A fifth busload of migrants relocated by state officials in Texas arrived in the self-proclaimed sanctuary city of Los Angeles this weekend.
"The city has continued to work with city departments, the county, and a coalition of nonprofit organizations, in addition to our faith partners, to execute a plan set in place earlier this year," the office of Democratic mayor Karen Bass said. "As we have before, when we became aware of the bus yesterday, we activated our plan."
Forty-eight migrants arrived in the city on Saturday, including 18 minors. The migrants were taken to a local school and medically examined.
It's the fifth bus to arrive from the border towns of Texas in the last month. The first bus arrived in the city on June 14.
"Texas just dropped off the 1st bus of migrants in Los Angeles," Texas governor Greg Abbott (R.) tweeted on June 14. "Small Texas border towns remain overrun & overwhelmed because Biden refuses to secure the border."
Abbott pointed to the Democrat-led city's "self-declared sanctuary status" as justification for his state's role in transporting the migrants.
"LA is a city migrants seek to go to," Abbott said in June, "particularly now its leaders approved its self-declared sanctuary status."
California governor Gavin Newsom (D.) has advertised that his state welcomes migrants. "Let me be clear, @realDonaldTrump: California is a sanctuary state," he tweeted in 2018. "We believe in the power of diversity. We have defied and resisted the xenophobic, hateful policies of your administration at every turn. We will do it again."
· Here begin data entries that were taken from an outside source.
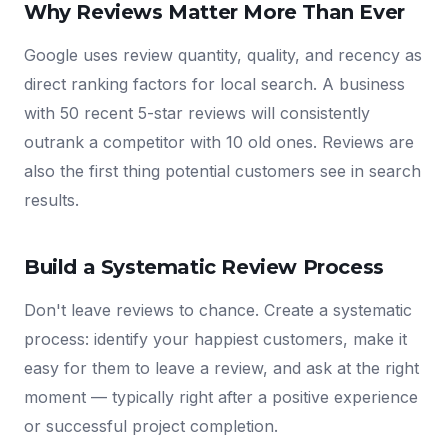
Why Reviews Matter More Than Ever
Google uses review quantity, quality, and recency as
direct ranking factors for local search. A business
with 50 recent 5-star reviews will consistently
outrank a competitor with 10 old ones. Reviews are
also the first thing potential customers see in search
results.
Build a Systematic Review Process
Don't leave reviews to chance. Create a systematic
process: identify your happiest customers, make it
easy for them to leave a review, and ask at the right
moment — typically right after a positive experience
or successful project completion.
Texas's move comes as Abbott is set to battle the Biden administration in court over the installation of buoys with underwater netting in parts of the Rio Grande river to deter illegal migrant crossings.
The Department of Justice threatened to sue Texas if it did not remove the barriers, which are anchored to the riverbed. The buoys are set to cover 1,000 feet of the river near Eagle Pass, an area where Border Patrol agents reported the second-highest migrant crossing numbers this year. The first netting devices were set up earlier this month.
"Texas has the sovereign authority to defend our border, under the U.S. Constitution and the Texas Constitution," Abbott tweeted on Friday. "We will see you in court, Mr. President."